TOPPENISH — Travis Bob and Andrea Moore had a six-year plan to upgrade from their food truck, which sold popular Native American foods such as Indian tacos and other fry bread-based entrees, to a brick-and-mortar restaurant in this Lower Valley city.
They figured maybe they could make the move somewhere around 2025. But demand from customers was strong enough to push the date forward a few years. So when the owners of the building at 208 S. Toppenish Ave. approached the couple with a lease offer they could afford, they took the leap and A&B Native American Cuisine had its permanent home.
“She wanted a Native American restaurant here,” Bob said in a Tuesday interview at the restaurant. “She said there was a lot of other people trying to rent it.”
The restaurant quietly opened last month and had a more ceremonial grand opening Saturday, complete with the multiple-Grammy-nominated Black Lodge Singers out of White Swan. The response so far has been tremendous, Bob and Moore said. Their food truck customers have followed them and have been joined by scores of new customers who never knew they existed. Compared to when they started the truck in 2019, it’s been an instant success.
“For the longest time nobody was coming to eat at our truck, because nobody trusted us,” Bob said, laughing. “We were just starting off. And then once word got out how good the fry bread is, that was the main thing. Then after, maybe, the seventh month that’s when everyone was like, ‘Oh they got really good fry bread.’ And that’s when everyone started posting pictures.”
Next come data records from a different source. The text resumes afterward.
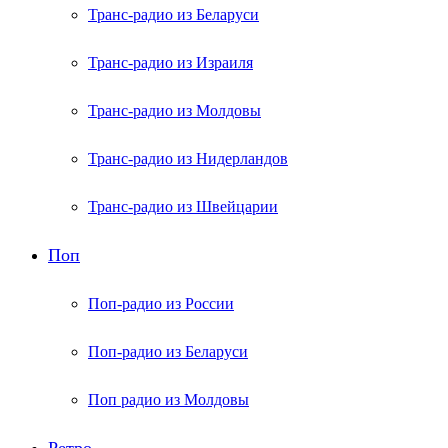
Транс-радио из Беларуси
Транс-радио из Израиля
Транс-радио из Молдовы
Транс-радио из Нидерландов
Транс-радио из Швейцарии
Поп
Поп-радио из России
Поп-радио из Беларуси
Поп радио из Молдовы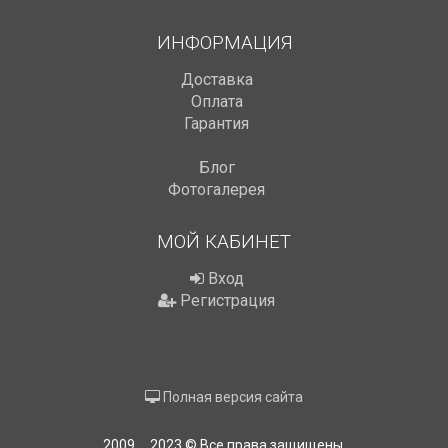
ИНФОРМАЦИЯ
Доставка
Оплата
Гарантия
Блог
Фотогалерея
МОЙ КАБИНЕТ
Вход
Регистрация
Полная версия сайта
2009 ... 2023 © Все права защищены.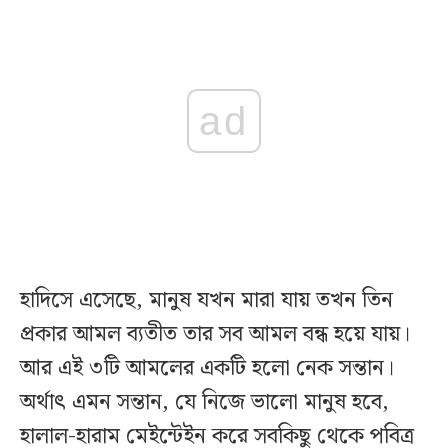
ad
হাদিসে এসেছে, মানুষ যখন মারা যায় তখন তিন
প্রকার আমল ব্যতীত তার সব আমল বন্ধ হয়ে যায়।
আর এই ৩টি আমলের একটি হলো নেক সন্তান।
অর্থাৎ এমন সন্তান, যে নিজে ভালো মানুষ হবে,
হালাল-হারাম মেইন্টেইন করে সবকিছু থেকে পবিত্র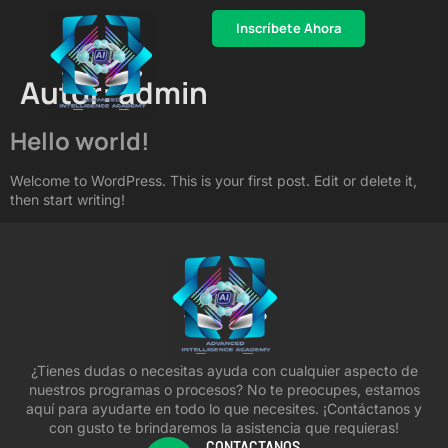
Inscríbete Ahora
Autor:
admin
Hello world!
Welcome to WordPress. This is your first post. Edit or delete it,
then start writing!
¿Tienes dudas o necesitas ayuda con cualquier aspecto de
nuestros programas o procesos? No te preocupes, estamos
aquí para ayudarte en todo lo que necesites. ¡Contáctanos y
con gusto te brindaremos la asistencia que requieras!
CONTACTANOS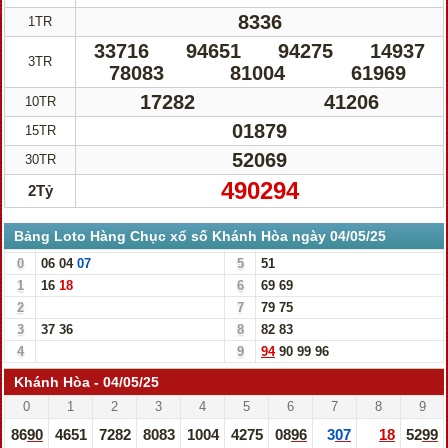
8336
1TR
33716
94651
94275
14937
3TR
78083
81004
61969
17282
41206
10TR
01879
15TR
52069
30TR
490294
2Tỷ
Bảng Loto Hàng Chục xổ số Khánh Hòa ngày 04/05/25
0
06
04
07
5
51
1
16
18
6
69
69
2
7
79
75
3
37
36
8
82
83
4
9
94
90
99
96
Khánh Hòa - 04/05/25
0
1
2
3
4
5
6
7
8
9
8690
4651
7282
8083
1004
4275
0896
307
18
5299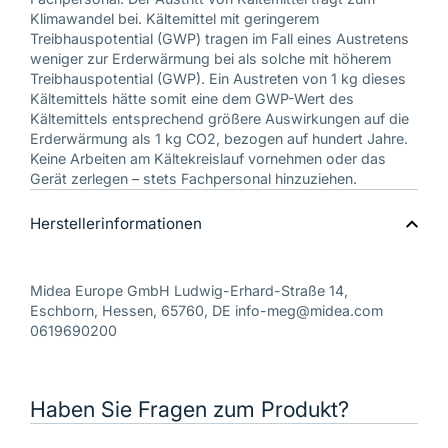
Klimawandel bei. Kältemittel mit geringerem
Treibhauspotential (GWP) tragen im Fall eines Austretens
weniger zur Erderwärmung bei als solche mit höherem
Treibhauspotential (GWP). Ein Austreten von 1 kg dieses
Kältemittels hätte somit eine dem GWP-Wert des
Kältemittels entsprechend größere Auswirkungen auf die
Erderwärmung als 1 kg CO2, bezogen auf hundert Jahre.
Keine Arbeiten am Kältekreislauf vornehmen oder das
Gerät zerlegen – stets Fachpersonal hinzuziehen.
Herstellerinformationen
Midea Europe GmbH Ludwig-Erhard-Straße 14,
Eschborn, Hessen, 65760, DE info-meg@midea.com
0619690200
Haben Sie Fragen zum Produkt?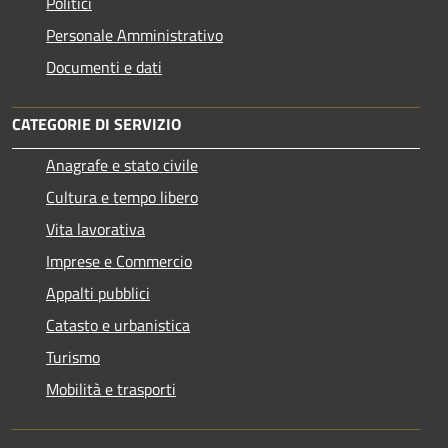
Politici
Personale Amministrativo
Documenti e dati
CATEGORIE DI SERVIZIO
Anagrafe e stato civile
Cultura e tempo libero
Vita lavorativa
Imprese e Commercio
Appalti pubblici
Catasto e urbanistica
Turismo
Mobilità e trasporti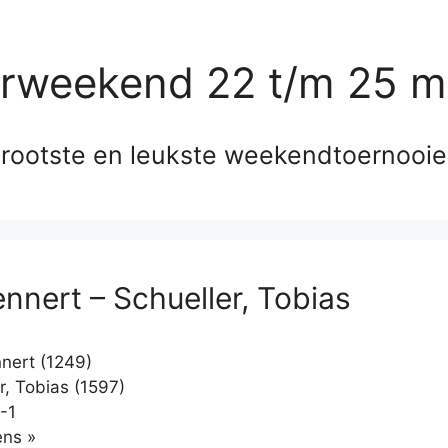
erweekend 22 t/m 25 m
rootste en leukste weekendtoernooi
ennert – Schueller, Tobias
nert (1249)
r, Tobias (1597)
-1
Klikken
ns »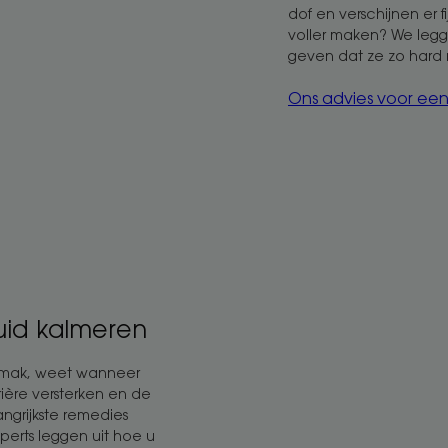
dof en verschijnen er fij
voller maken? We legg
geven dat ze zo hard 
Ons advies voor ee
uid kalmeren
emak, weet wanneer
rière versterken en de
angrijkste remedies
perts leggen uit hoe u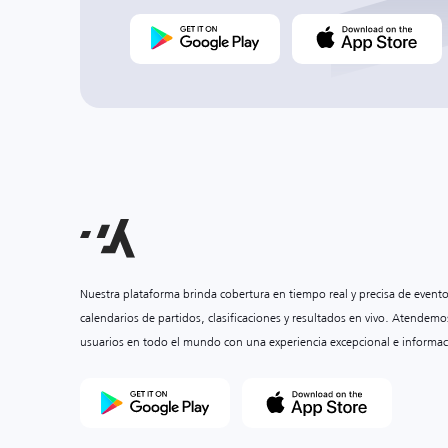
Nuestra plataforma brinda cobertura en tiempo real y precisa de event
calendarios de partidos, clasificaciones y resultados en vivo. Atendemo
usuarios en todo el mundo con una experiencia excepcional e informac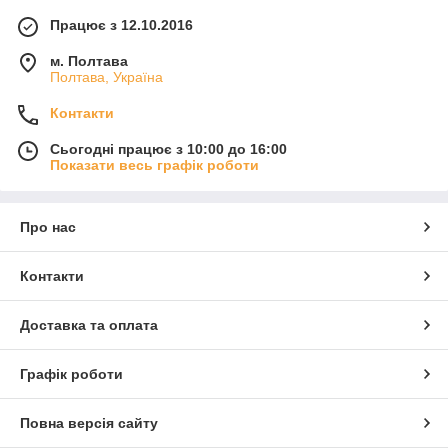
Працює з 12.10.2016
м. Полтава
Полтава, Україна
Контакти
Сьогодні працює з 10:00 до 16:00
Показати весь графік роботи
Про нас
Контакти
Доставка та оплата
Графік роботи
Повна версія сайту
It was about time for a Native American restaurant in Toppenish, said Jon Olney Shellenberger, the former longtime Yakama archaeologist and ethnographer whose Native Anthro art-and-design company has become nationally popular over the past couple of years.
“It’s a long time coming,” he said in a phone interview. “I’ve been saying this for years. ... We need presence. You’re on an Indian reservation. Where’s the food? Where’s the art? I think this is an important part of that.”
There are surprisingly few Native American restaurants in the United States — an exact count is impossible; online searches reveal a notable scarcity — but the city of Toppenish is located entirely within the Yakama Indian Reservation, and the fry bread and Indian taco stands that pop up on occasion have always been popular. Those stands, as well as the vendors at powwows, have one flaw, though: They’re not always there. That’s why Moore and Bob started their food truck in the first place.
“I can’t really say that our stuff is better than theirs,” Bob said. “All I can say is that we’re more consistent. They’ll have a stand like maybe once or twice a month. We always used to go to them, but they were always sold out. That’s what really started us. We’d see the crowds of people that would come for the stand, and they’d sell out just like that. I was like, ‘Well, we need something consistent. Let’s do our part and see how we do.’”
The fare is focused more on postcolonial dishes such as fry bread (bread made by deep-frying dough) and Indian tacos (fry bread topped with beef-and-bean chili, cheese, lettuce and tomato) than on traditional foods such as salmon and elk. But the idea is to eventually include the traditional items, too, Bob said. Either way, the food is authentic to the Native American experience. Fry bread, for instance, is a testament to Native resilience.
“It started when they started with the ration camps,” said Bob, who is a member of the Pauquachin First Nation. “In order to live and survive off the rations, ‘cause the meat was rotted — they were basically trying to kill us off — we found a way to survive from making fry bread. So every nation basically has it.”
Shellenberger, who has studied the intersection of European and Native cultures and uses those themes frequently in his art, concurred. A Yakama tribal member himself (as is Moore), he called fry bread “Native soul food.” It’s a food born of oppression, but it has a legacy beyond that.
“We’ve kind of made it our own,” he said. “And that’s really the story of Native Americans, our adaptability to our environments.”
As the Indigenous scholar Simon Moya-Smith wrote: “Fry bread reminds us of a time when Native Americans, starving and outnumbered, did everything they could to survive aggressive encroachment and persecution. And although fry bread wreaks hell on the arteries, it’s good for the heart and certainly the soul.”
Providing that for people in Toppenish is an honor, Bob said.
“It feels awesome,” he said. “We love it.”